I catch my breath, still fixed to the spot mere steps from him.

“No one has ever driven me as crazy as you drove me,” he says.

“I’m sorry,” I manage to say.

“It’s all right. You frustrated me, but you also made me think. And feel. And change. It’s not a bad thing.”

“It’s not an easy thing, either, Isaac.”

“Maybe not,” he says. “But it was good. We were good.”

“Past tense?” I say, then put a hand up to stop him from replying. “No, don’t answer that yet. You can’t predict how you’re going to react until we’ve talked. I want to do this properly.”

“That sounds both rational and wise,” he says, and his eyes are so deep, so intent, so warm, staring into mine.

“I know I wasn’t so great at communicating sometimes.
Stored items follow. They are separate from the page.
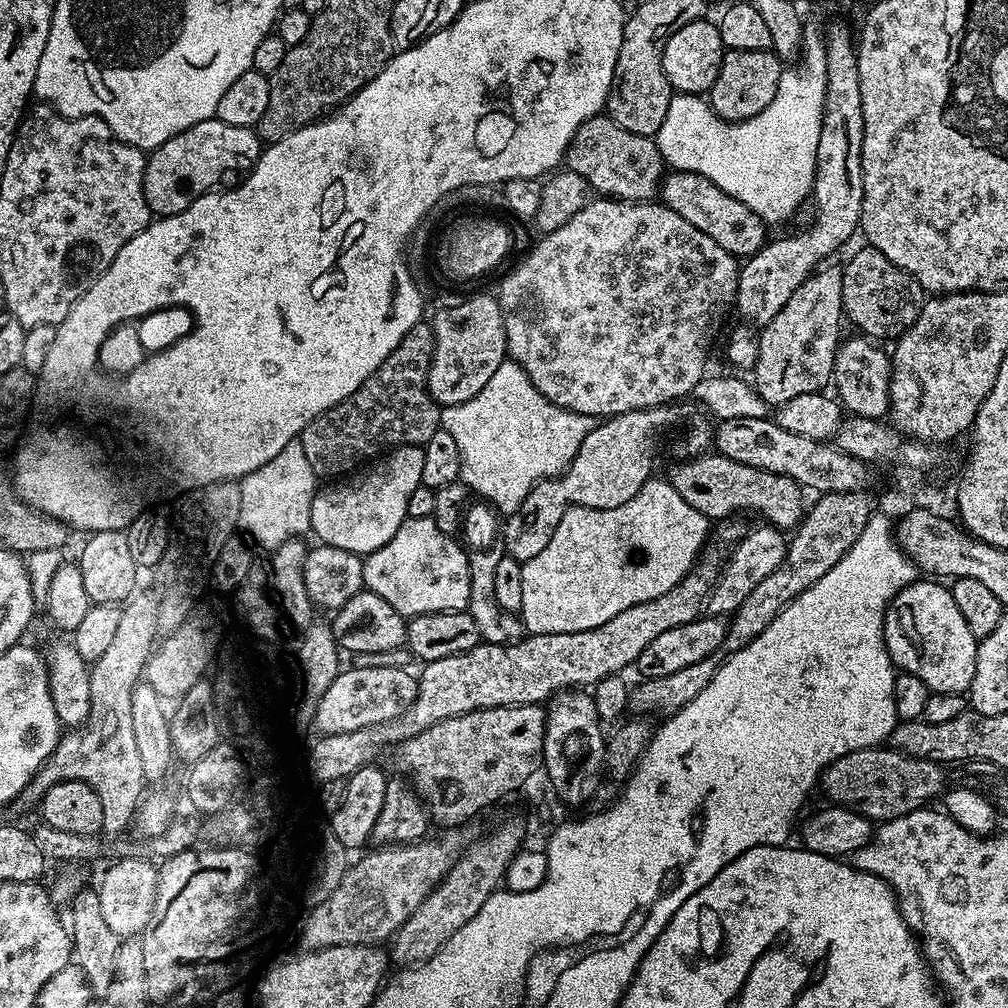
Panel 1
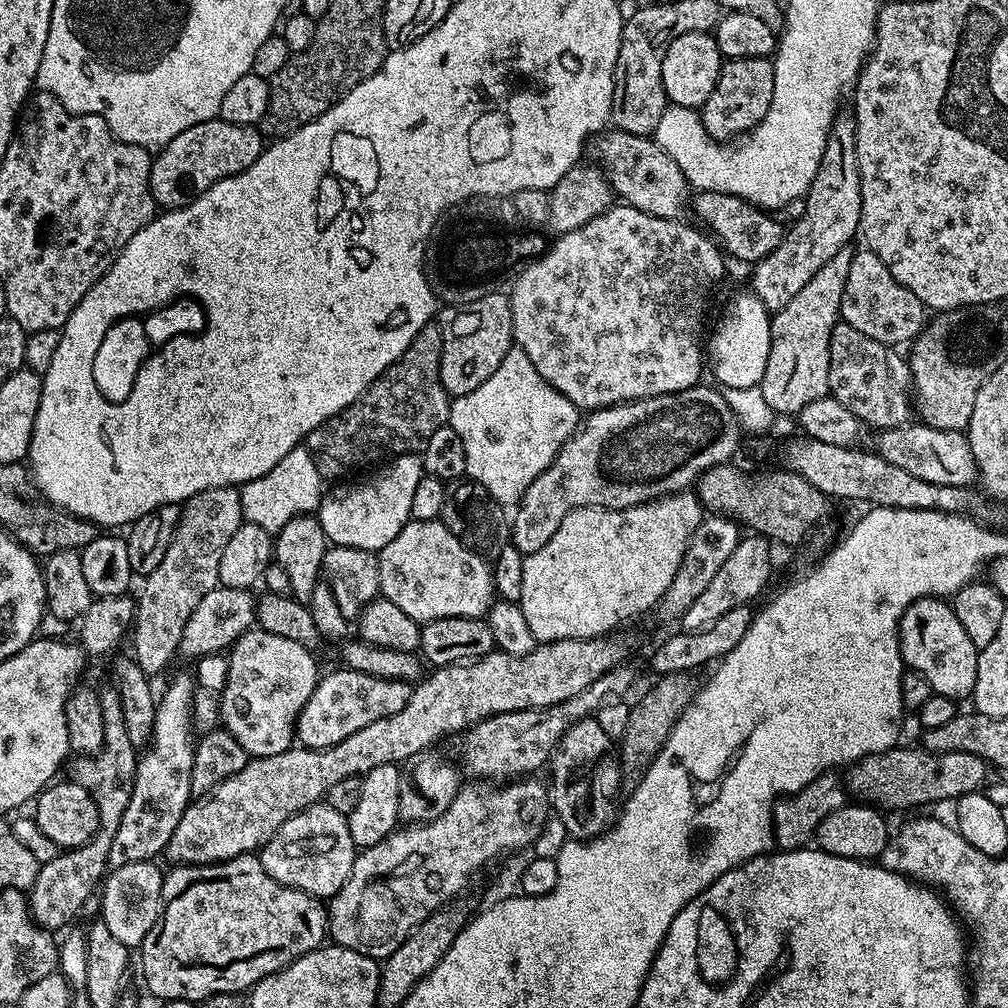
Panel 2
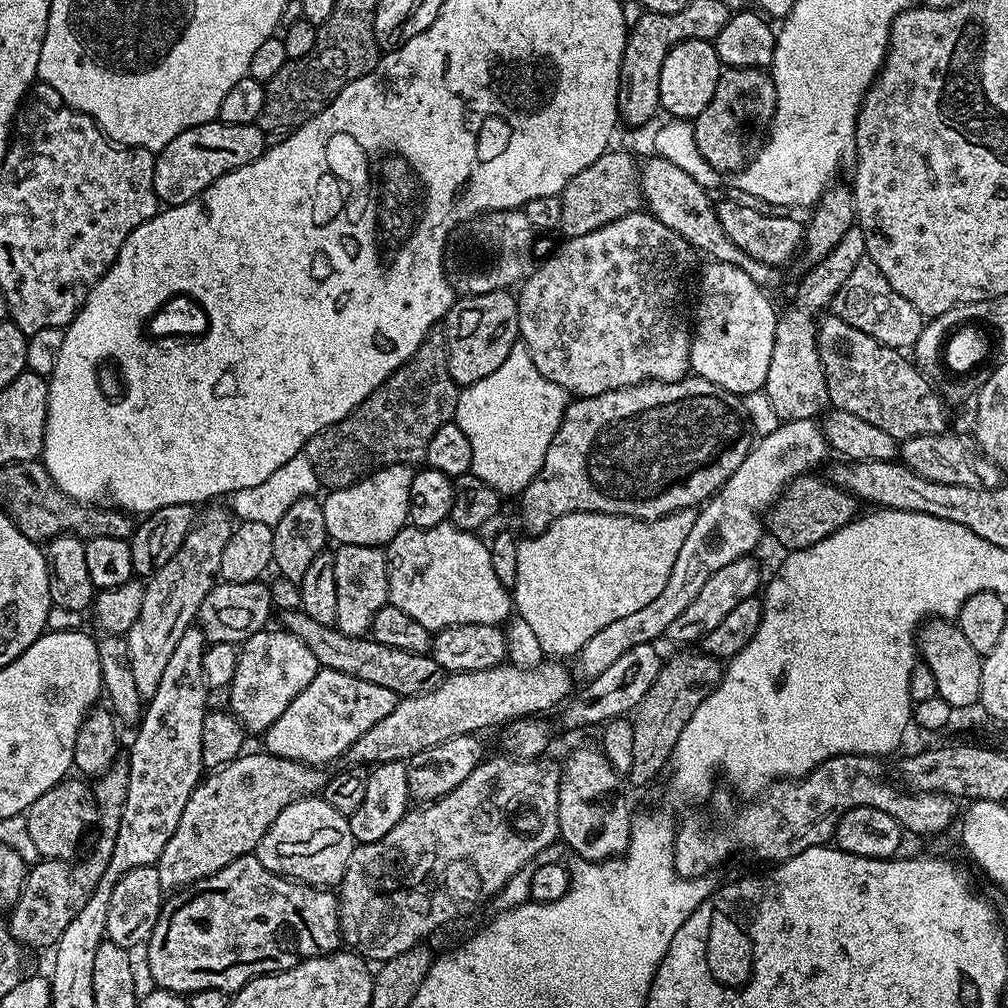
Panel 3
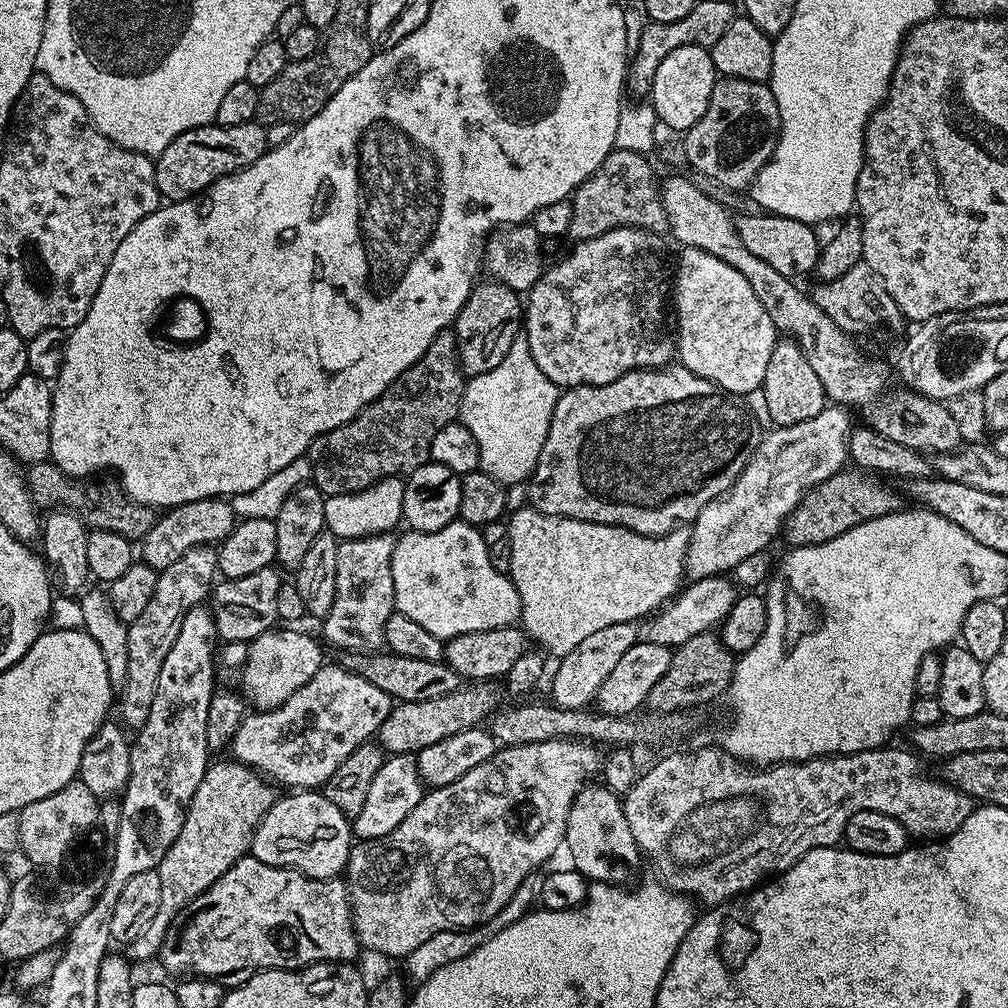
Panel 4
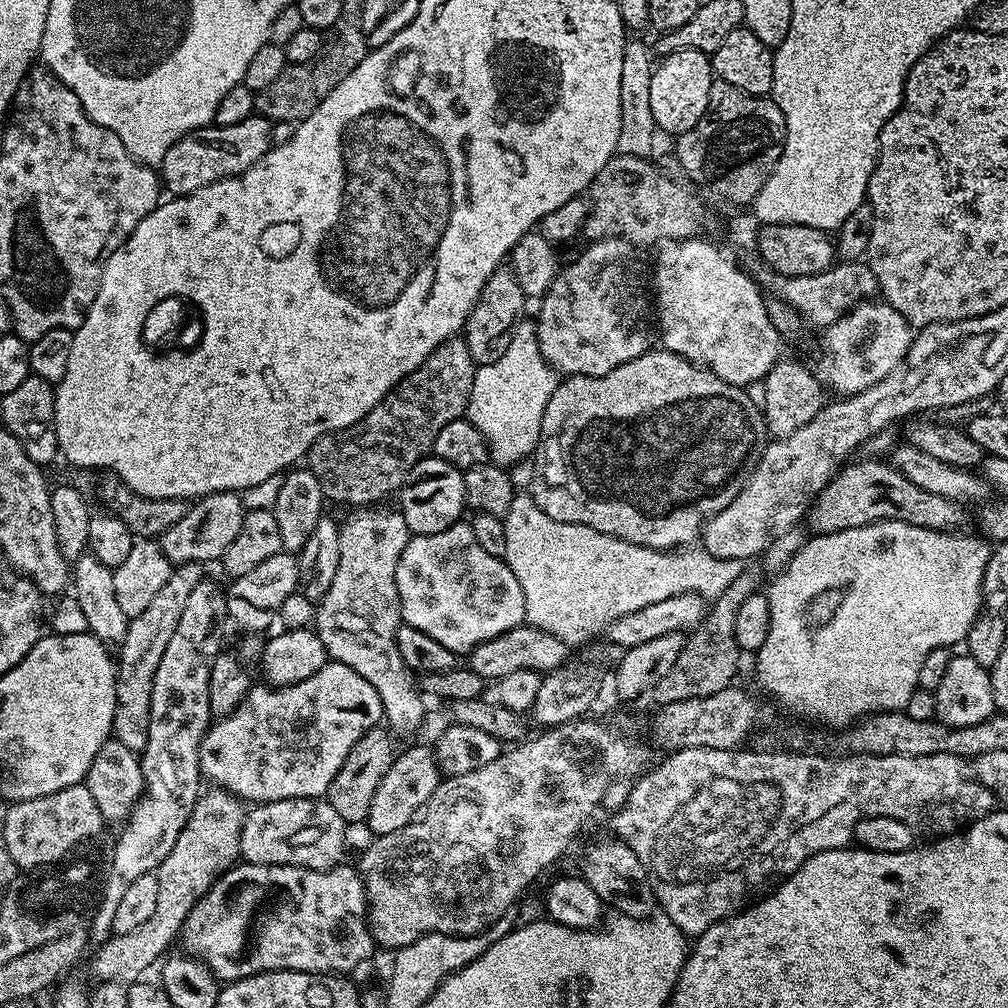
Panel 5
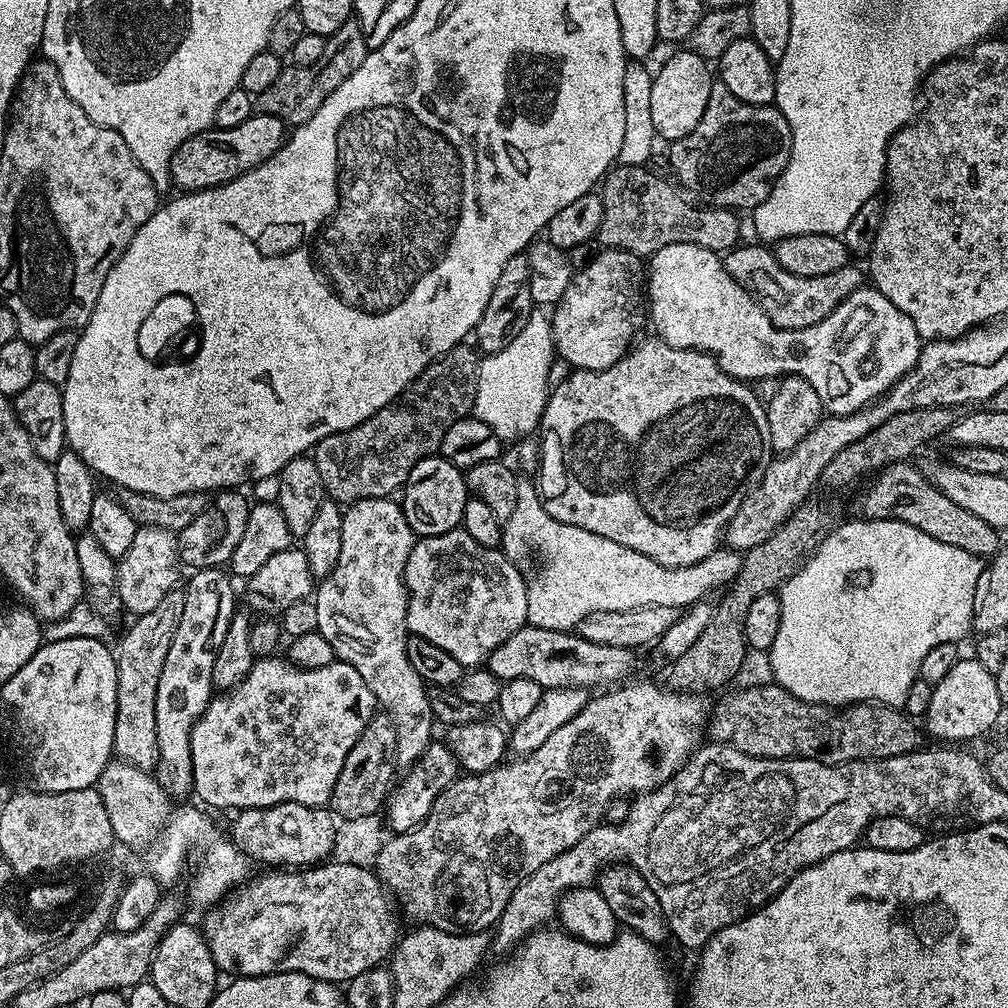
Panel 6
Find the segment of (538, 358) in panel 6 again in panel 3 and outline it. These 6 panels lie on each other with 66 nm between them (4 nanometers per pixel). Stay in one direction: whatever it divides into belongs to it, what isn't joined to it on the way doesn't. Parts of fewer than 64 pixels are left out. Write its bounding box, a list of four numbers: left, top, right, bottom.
[454,342,570,497]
I’m not so scared anymore,” I say, the sudden urge to stare down at my feet, or up at the theater, or anywhere but directly at him belying my words. “Or . . . I am, but I’m going to do it anyway.”

Isaac smiles like he can sense my struggle and is gently amused by it.

“What?” I say, chin lifted.

“Just . . . maybe it would diminish your fear to know that whatever you tell me, nothing will change three particular facts,” he says.

“Which are . . . ?”

“One: I’m very fond of London.”

“Okay . . .”

“Two: I do not have a girlfriend.”

“Oh. Okay, good,” I say, trying to remain cool even though I want to start cheering and jumping up and down. “What’s the third?”

“Three: I really, really want to kiss you right now.”

“Oh!” I say, with an embarrassing gasp. “Um. Here?”

“The students are gone and we have the steps to ourselves,” he says with a wave of his arm. “Not sure if that fits in with your plan of doing things properly, though.”

“The plan . . . is flexible.”

“Well, as always, we can discuss it,” he says with a hilarious glint in his eyes. “At length, if need be.”

“No,” I say, melting and laughing at the same time.

“No kiss?”

“No need to discuss at length.”

“Excellent. Fantastic,” he says, coming closer. “Do we need to count to three?”

I grin and answer him, but not with words this time.